Our Sunday Long Read is Politico Magazine's Jessica Pishko profile of a white supremacist domestic terrorist, Pinal County, Arizona Sheriff Mark Lamb. Know your enemy, folks.
The first thing to know about Mark Lamb, the sheriff of Pinal County, Arizona, is that he just plain looks like a sheriff. It could be the Justin cowboy hat he wears pulled low over his eyes and his penchant for Western shirts and a tactical vest in lieu of a uniform. It could be his demeanor, at once confident and aw-shucks. It could be his size — he’s 6’3”, 240 pounds, or so he writes in his self-published book, American Sheriff: Traditional Values in a Modern World.
In public, Lamb commands attention. During a July interview at a local café here decked out in Old West paraphernalia, passersby interrupted to clasp hands heartily with him and chat. There was an older Latino man named Randy wearing a snap-pocket shirt who had recently retired from a wild horse-and-burro program at the nearby prison and asked Lamb if he knew any cowboys. There were middle-aged women with salon-styled hair hoping to take their picture with him. There was the waitress who told Lamb he needed to gain weight. They seemed unsurprised to see their sheriff talking to a reporter and flashing his TV-ready smile.
Lamb, 49, has jurisdiction over only Arizona’s third most populous county, a stretch of desert wedged between Phoenix and Tucson that’s home to about 500,000 people.
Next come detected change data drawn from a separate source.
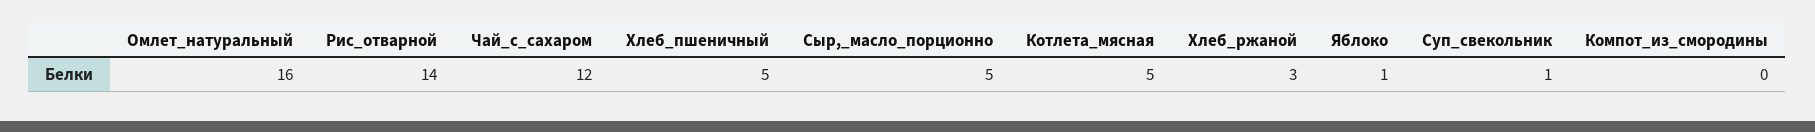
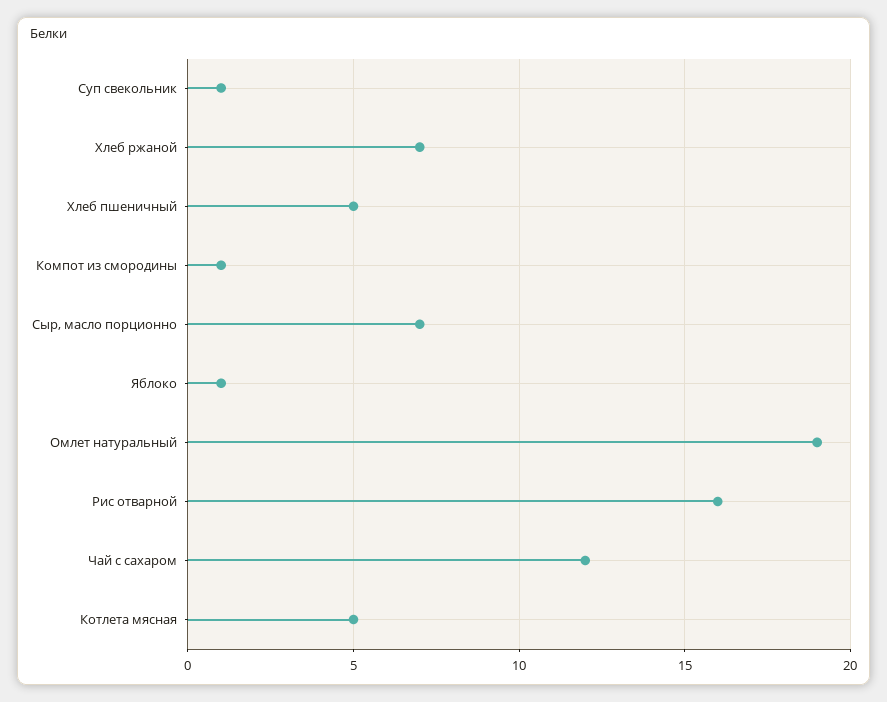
  {
-   "Омлет_натуральный": 16,
+   "Омлет_натуральный": 19,
-   "Рис_отварной": 14,
+   "Рис_отварной": 16,
    "Чай_с_сахаром": 12,
    "Хлеб_пшеничный": 5,
-   "Сыр,_масло_порционно": 5,
+   "Сыр,_масло_порционно": 7,
    "Котлета_мясная": 5,
-   "Хлеб_ржаной": 3,
+   "Хлеб_ржаной": 7,
    "Яблоко": 1,
    "Суп_свекольник": 1,
-   "Компот_из_смородины": 0
+   "Компот_из_смородины": 1
  }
Yet he styles himself as the “American Sheriff” — a moniker around which he has spent the past several years trying to build a national brand as a fervent defender of law enforcement.
Since taking office in 2017, Lamb has become the face of a new online streaming service called the American Sheriff Network and of a nonprofit coalition of sheriffs called Protect America Now; he also founded a charity, the American Sheriff Foundation. Lamb is a frequent talking head on Fox News and Newsmax, where he derides President Joe Biden’s and Vice President Kamala Harris’ handling of immigration, and he has spoken at political events like a Turning Point Action summit a few months ago in Phoenix, where he quoted Shakespeare and Thomas Paine (“Tyranny, like hell, is not easily conquered”) and promised, “The sheriffs are going to hold the line.”
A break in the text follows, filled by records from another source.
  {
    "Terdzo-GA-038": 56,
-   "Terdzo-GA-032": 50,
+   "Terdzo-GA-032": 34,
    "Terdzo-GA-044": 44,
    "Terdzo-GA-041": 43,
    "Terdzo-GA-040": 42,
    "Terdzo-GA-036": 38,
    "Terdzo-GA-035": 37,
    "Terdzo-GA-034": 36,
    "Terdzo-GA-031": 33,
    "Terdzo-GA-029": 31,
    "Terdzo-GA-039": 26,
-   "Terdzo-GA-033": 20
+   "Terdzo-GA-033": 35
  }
With an action figure-style charisma and a growing media platform, Lamb sees it as his mission to educate the American public about the role of the sheriff, which he described to me as to protect people from “the bad guys, and I always say the sheriff is also there to protect the people from government overreach.” As much as he glorifies law enforcement, though, Lamb is selective about which laws he chooses to enforce. He takes a hardline approach on immigration, for example, but when it comes to the government telling people to get vaccinated — or declaring the 2020 election legitimate — he fashions himself as more of a vigilante resister, with a heavy dose of anti-government, sometimes militant rhetoric.
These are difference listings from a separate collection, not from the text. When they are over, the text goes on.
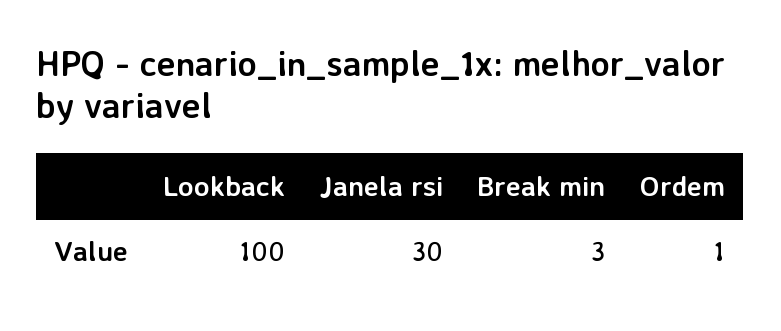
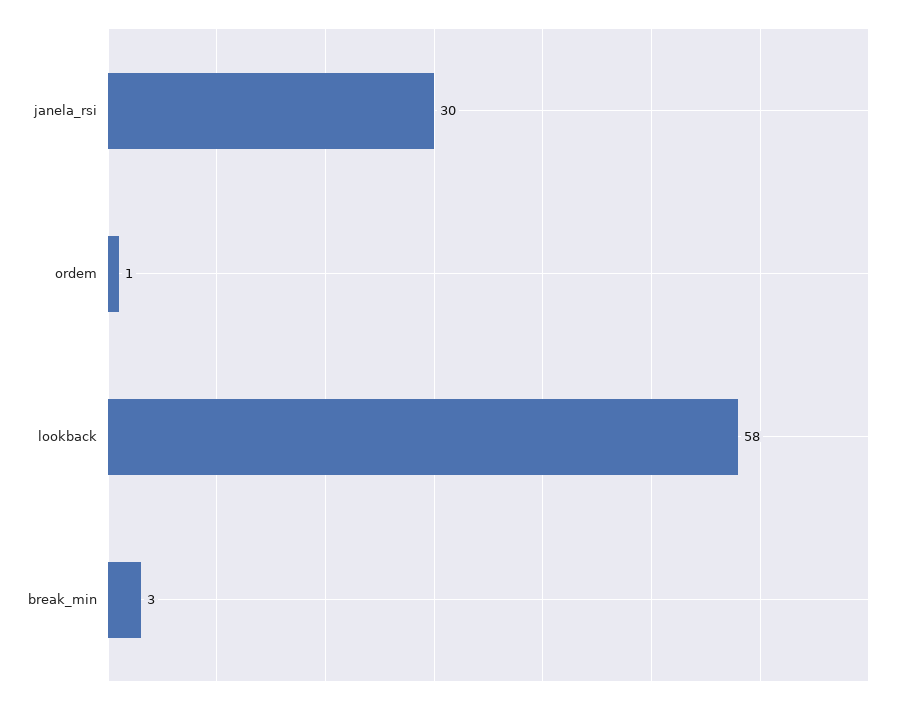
  {
-   "Lookback": 100,
+   "Lookback": 58,
    "Janela rsi": 30,
    "Break min": 3,
    "Ordem": 1
  }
Lamb supported the “stop the steal” campaign in Arizona and has expressed sympathy for the Jan. 6 rioters. He has called vaccine mandates “garbage” and spoke at a recent anti-vaccine rally in Phoenix, where he told supporters, “We’re going to find out what kind of patriots you are. We’re going to find out who is willing to die for freedom.” He also makes direct appeals to citizens, an effort that looks more dangerous after former President Donald Trump riled up supporters on Jan. 6. For example, Lamb, an ardent defender of the Second Amendment, has spoken in support of the formation of private militias — “well within the Constitution,” he told a group of supporters in March — and emphasized the power of sheriffs in Arizona, an open-carry state, to call local civilians into service to “suppress all affrays, insurrections and riots that comes to the attention of the sheriff.” Last year, as Black Lives Matter protests swept across the country, he formed a local civilian “posse” to assist his office with law enforcement, even though there were no such protests in Pinal County.
Through Protect America Now, which was founded by a Republican strategist and two businesspeople working with Lamb and counterparts nationwide, he is marshalling dozens of other elected sheriffs and citizen supporters around these ideas — “building an army” as the group puts it. The message: Sheriffs are here to protect your freedom — including freedom from your own democratically elected government.
What the law in Pinal County means is whatever Mark Lamb says it means. What he wants is a national network of like-minded county sheriffs, complete with surplus military gear thanks to Dubya and Trump and an army of deputies to use it against whomever they choose.
That's not law or justice. That's an authoritarian regime. And there's dozens like Lamb out there, waiting to join his organized insurrectionists. What do you do when the local county sheriff *is* the terrorist in your neighborhood?
America as a united nation of 50 states doesn't have too much longer at this rate.